À la tête de l’Association française des trésoriers d’entreprise (AFTE) depuis avril 2018, Florence Saliba revient, six mois après sa prise de fonction, sur ses missions mais aussi sur les challenges que doivent relever les trésoriers dans un monde toujours plus complexe.

Décideurs. Quelles sont vos missions en tant que présidente de l’AFTE ?

Florence Saliba. L’association est d’abord un lieu d’échanges permettant aux trésoriers adhérents d’être en phase avec un monde qui bouge. Notre objectif est de faciliter la transformation du métier avec des forums comme « Les Journées de l’AFTE » et de créer du lien au plus près des adhérents avec nos neuf délégations régionales. Nos métiers sont techniques : l’AFTE diffuse donc ses expertises avec AFTE Formation comme avec ses cahiers techniques et webinars. Tous les contenus sont produits par nos membres, des trésoriers en responsabilité. Enfin, l’association défend et promeut les intérêts de la profession auprès des instances de représentation, de régulation et de contrôle nationales et européennes.

Le métier de trésorier a-t-il beaucoup évolué au cours des dernières années ?

La réglementation a eu un impact important sur l’évolution de notre métier. Il y a dix ans, la conformité existait, pas la compliance au sens actuel. Les normes comptables sont également devenues beaucoup plus strictes. Nous sommes aujourd’hui dans un environnement extrêmement réglementé et dans un monde fait de « bruit ». Il y a tellement de sources d’informations que le rôle d’associations comme la nôtre devient aussi celui du tri et de l’information de nos adhérents des changements qui vont avoir un réel impact sur leur quotidien. Nous jouons le rôle de tiers de confiance en nous appuyant sur les compétences de nos membres, qui sont, en fonction des industries dans lesquelles ils évoluent ou de la taille de leurs entreprises, très en pointe sur les nouvelles réglementations.

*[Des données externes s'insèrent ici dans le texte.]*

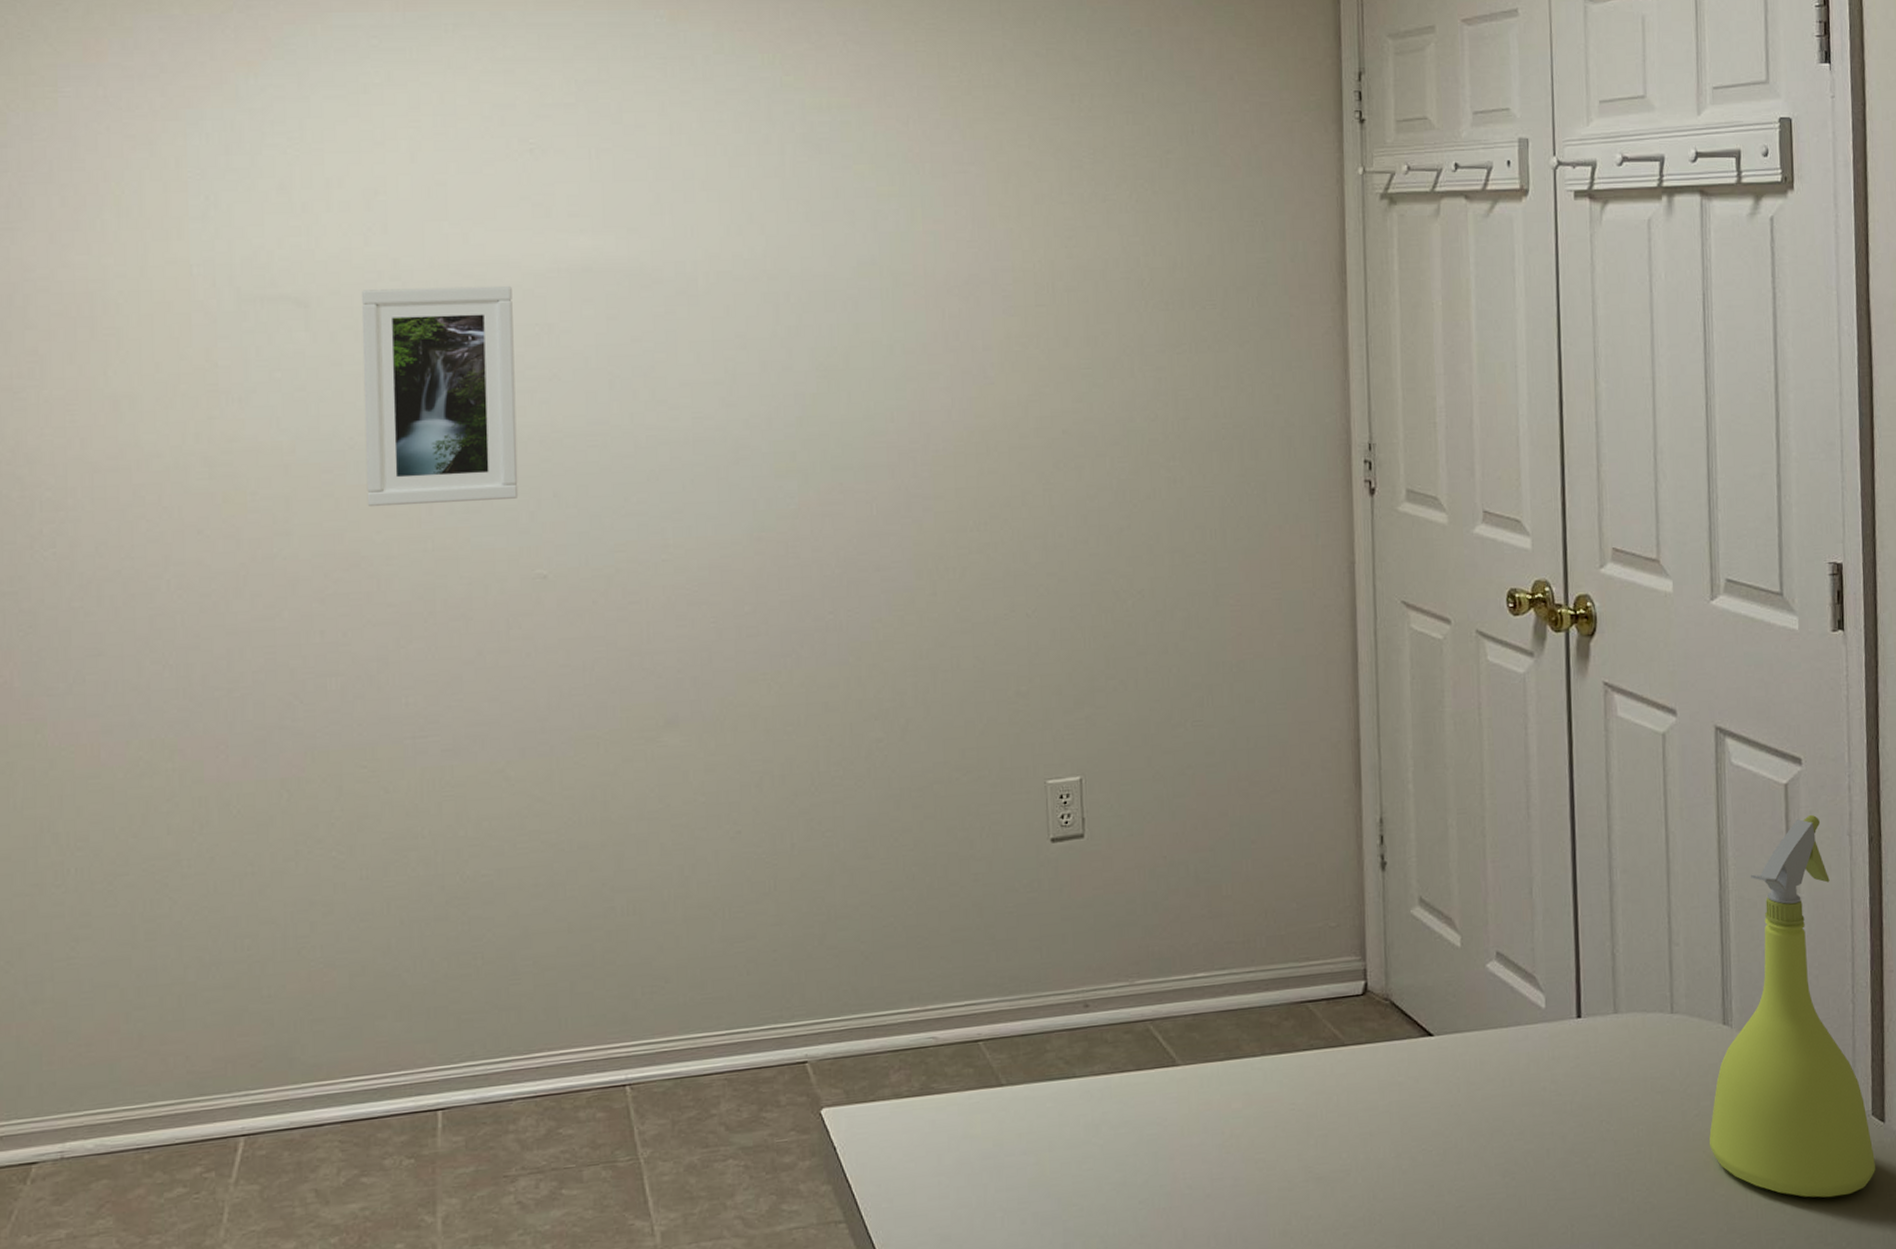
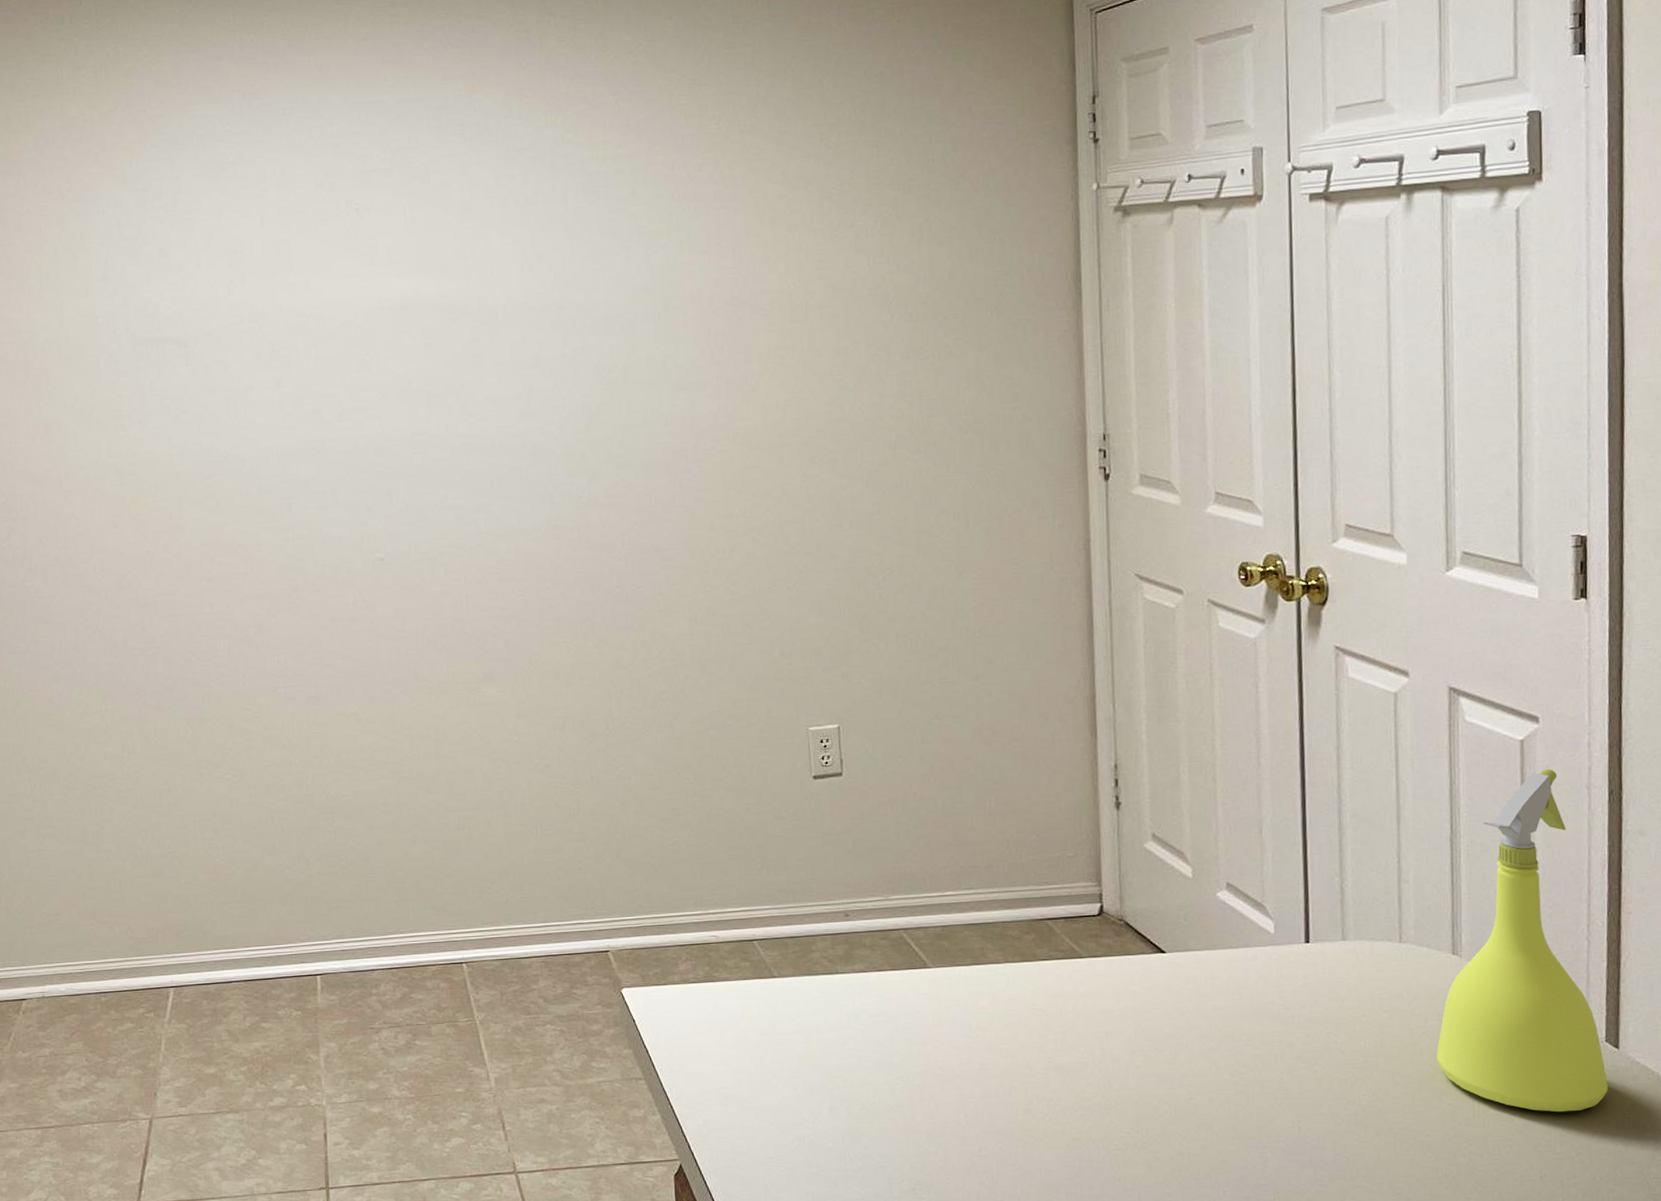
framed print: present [361,285,519,507] -> none [227,323,359,506]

" Nous évoluons aujourd'hui dans un environnement extrêmement réglementé et dans un monde fait de bruits"

À l’image des contrôleurs de gestion, des experts-comptables ou des fiscalistes, les trésoriers sont-ils touchés par la digitalisation ?

Oui. Historiquement, le trésorier a toujours été très proche des systèmes d’information. Pour nous, la digitalisation est plus une étape qu’une invasion. L’AFTE a créé une commission très originale, dédiée aux fintechs, en janvier 2017. Celle-ci les fait pitcher devant un panel de trésoriers adhérents susceptibles d’être intéressés par leur technologie. Si ce panel est convaincu, la commission met en place un suivi de la fintech, à l’image d’un programme de mentoring. Nous cherchons par ailleurs à développer des solutions pour faciliter les process auxquels nous ne pouvons pas déroger mais qui sont très lourds à traiter. C’est le cas, par exemple, du KYC (know your customer), le processus permettant de vérifier l’identité des clients des banques. L’AFTE travaille à une solution avec Capgemini pour pouvoir répondre avec facilité et fiabilité aux exigences de nos partenaires bancaires dont les systèmes de KYC sont complexes. Il est certain que le niveau de sécurité dont nous avons besoin pour ce type de système est très élevé.

Les trésoriers d’entreprise sont-ils menacés par le risque de fraude ?

Véritable danger pour la trésorerie des entreprises, la fraude est un enjeu à la fois technique et de comportement humain. Ce ne sont pas quelques fraudes par jour qui sont empêchées par les grandes banques, mais plusieurs par minute. La technologie doit permettre la mise en place de garde-fous, afin par exemple, d’alerter nos services de la réalisation d’un virement sur un nouveau compte. Ici la paranoïa est vertueuse : nos collaborateurs doivent comprendre, qu’en général, s’ils trouvent une demande ou un process étrange, c’est le signe d’une fraude potentielle.

Le Brexit est un sujet regardé de près par les trésoriers. Quelles sont vos craintes aujourd’hui ?

Notre principale crainte à long terme concerne la compensation, aujourd’hui presque exclusivement réalisée à Londres. Nous avons répété au régulateur que cela représentait un danger important pour nos activités mais pour le moment, aucune action n’a été entreprise. À court terme, c’est la relocalisation des banques en territoire européen et l’abandon du droit anglais dans nos contrats qui nous préoccupent.